Agrivoltaico a Citerno, Arcudi chiede verifiche alla Regione
03/06/2026
Il progetto agrivoltaico da quasi 34 megawatt previsto nell’area di Citerno, tra i Comuni di Castel Giorgio e Orvieto, arriva al centro di un’interrogazione alla Giunta regionale dell’Umbria annunciata dal consigliere Nilo Arcudi di Tp-Uc. L’iniziativa punta a chiarire lo stato autorizzativo dell’intervento e le valutazioni compiute su un territorio indicato come area di elevato pregio agricolo, ambientale, storico e paesaggistico, inserita nel contesto dell’Altopiano dell’Alfina.
Il nodo dei vincoli e del paesaggio di Citerno
Secondo Arcudi, il progetto riguarda un’area particolarmente delicata, nella quale sono presenti immobili sottoposti a vincolo da parte della Soprintendenza. Per questo il consigliere regionale chiede alla Giunta di verificare come siano state esaminate le osservazioni già depositate e se sia stato acquisito un parere specifico della Soprintendenza sulla compatibilità dell’impianto con il vincolo monumentale di Citerno.
Nel testo dell’interrogazione vengono richiamate anche le osservazioni tecniche e legali presentate dalla proprietà dei beni vincolati, insieme alle posizioni espresse dall’associazione Amici della Terra e dal comitato civico Alfina Viva. Le preoccupazioni riguardano il possibile impatto dell’impianto sui coni visuali, sull’assetto agricolo e sull’identità paesaggistica dell’area, con il rischio di una trasformazione profonda di un territorio considerato tra i più rappresentativi dell’Alfina.
Arcudi sollecita inoltre l’apertura di un confronto con i Comuni interessati, le associazioni e i residenti, ritenendo necessario un percorso di ascolto prima di ogni scelta definitiva. Al centro della richiesta c’è la salvaguardia della vocazione agricola e storica dell’area, oltre alla tutela di un paesaggio che rappresenta anche una risorsa per il turismo e per l’economia locale.
Rinnovabili e tutela del territorio, la richiesta di equilibrio
Il consigliere regionale precisa che lo sviluppo delle energie rinnovabili resta fondamentale, ma avverte che la transizione energetica non può tradursi in una trasformazione industriale incontrollata delle campagne umbre. La posizione espressa nell’interrogazione punta quindi a distinguere tra la necessità di aumentare la produzione da fonti pulite e l’esigenza di proteggere aree che custodiscono valori storici, ambientali e culturali.

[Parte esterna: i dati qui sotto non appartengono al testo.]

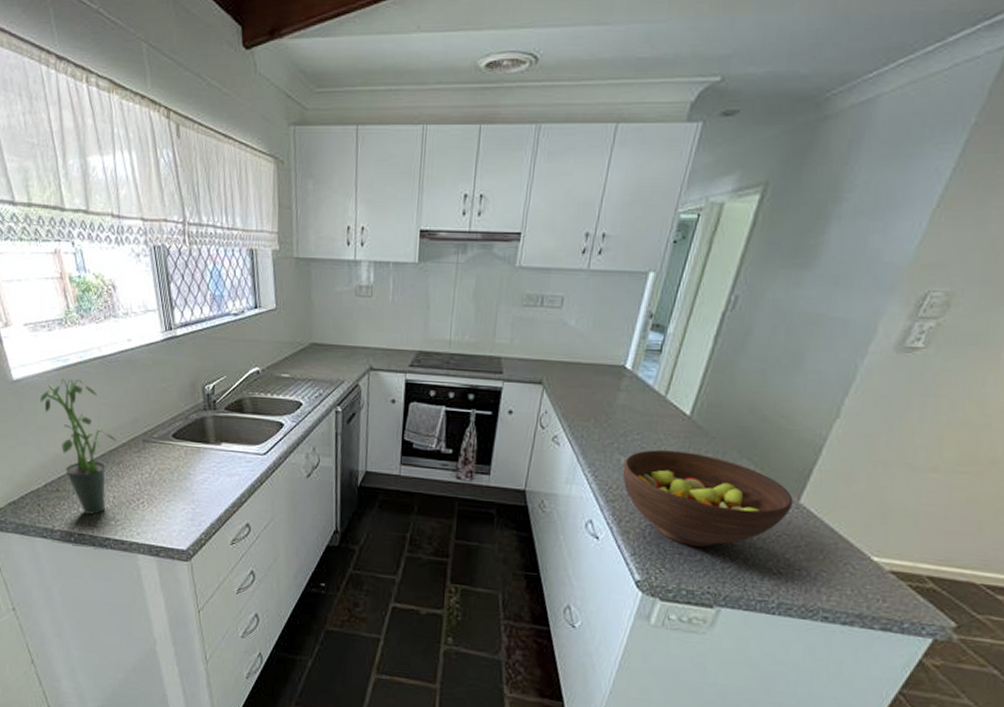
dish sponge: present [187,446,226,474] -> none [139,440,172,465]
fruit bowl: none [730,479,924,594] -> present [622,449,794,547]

Per Arcudi, l’Umbria deve continuare a investire sulle rinnovabili, ma senza sacrificare territori che contribuiscono a definire l’identità regionale. Il caso di Citerno diventa così un banco di prova per capire come conciliare impianti energetici, paesaggio, agricoltura e patrimonio storico, evitando decisioni che possano compromettere in modo permanente luoghi di particolare valore.

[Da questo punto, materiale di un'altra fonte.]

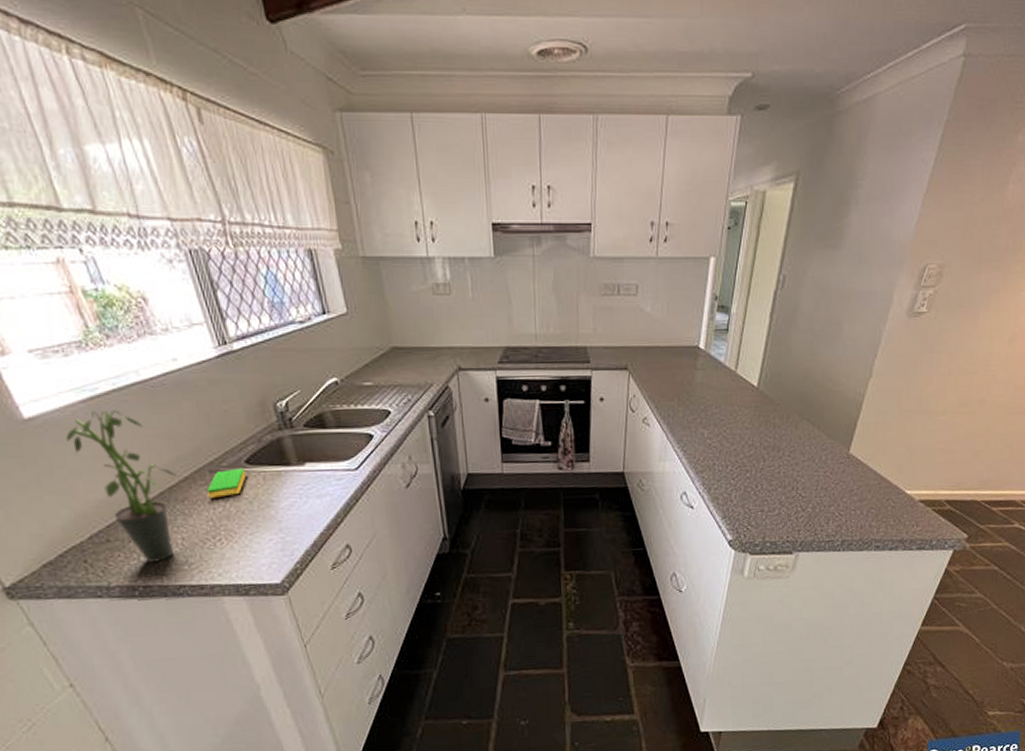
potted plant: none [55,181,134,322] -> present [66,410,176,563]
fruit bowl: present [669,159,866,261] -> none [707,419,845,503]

La richiesta rivolta alla Giunta è di fornire risposte puntuali sul procedimento, sui pareri acquisiti e sulle valutazioni compiute finora. L’obiettivo dichiarato è garantire massima attenzione a un’area nella quale la produzione energetica deve essere valutata insieme alla qualità del paesaggio, alla presenza di beni vincolati e alle aspettative delle comunità locali.